Problem statement
Locate each line below that contains the string "pose", treating uppercase and lowercase as different, and copy those lines out in full.

Information supplied
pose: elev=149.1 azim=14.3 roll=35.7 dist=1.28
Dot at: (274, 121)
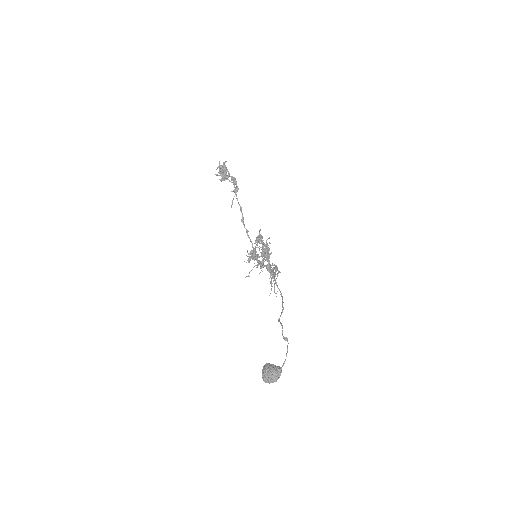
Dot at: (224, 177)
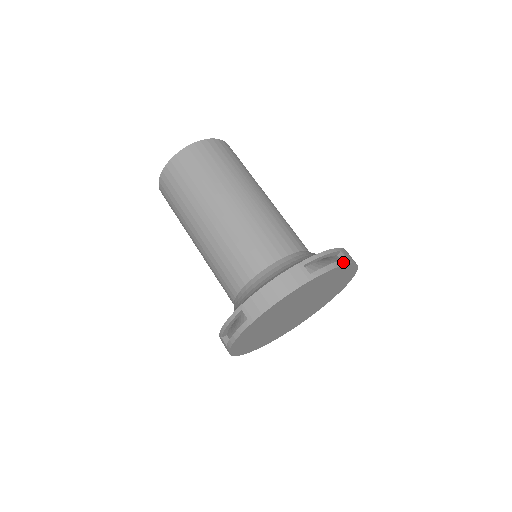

* * *

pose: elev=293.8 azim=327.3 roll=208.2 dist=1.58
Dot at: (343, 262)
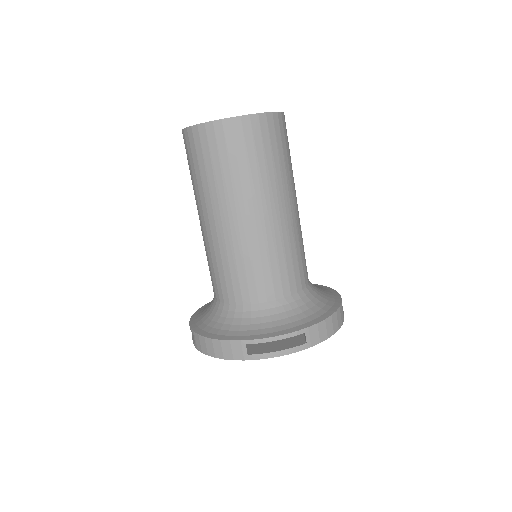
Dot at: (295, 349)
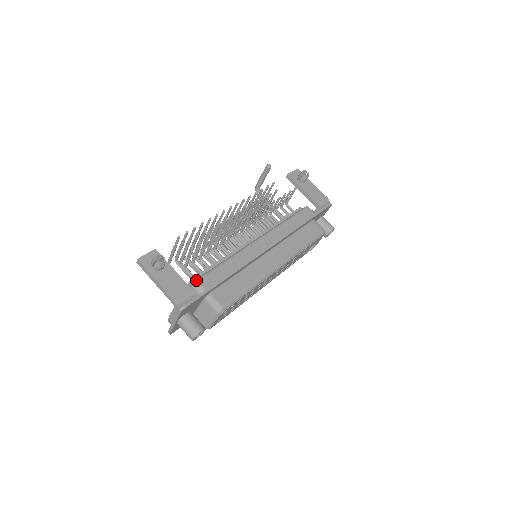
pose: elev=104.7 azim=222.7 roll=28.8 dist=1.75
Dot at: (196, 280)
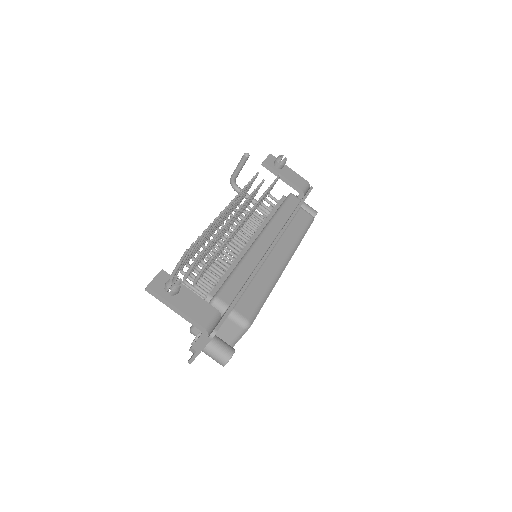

Task result
pose: elev=149.1 azim=14.3 roll=35.7 dist=1.28
pose: elev=293.8 azim=327.3 roll=208.2 dist=1.58
pose: elev=104.7 azim=222.7 roll=28.8 dist=1.75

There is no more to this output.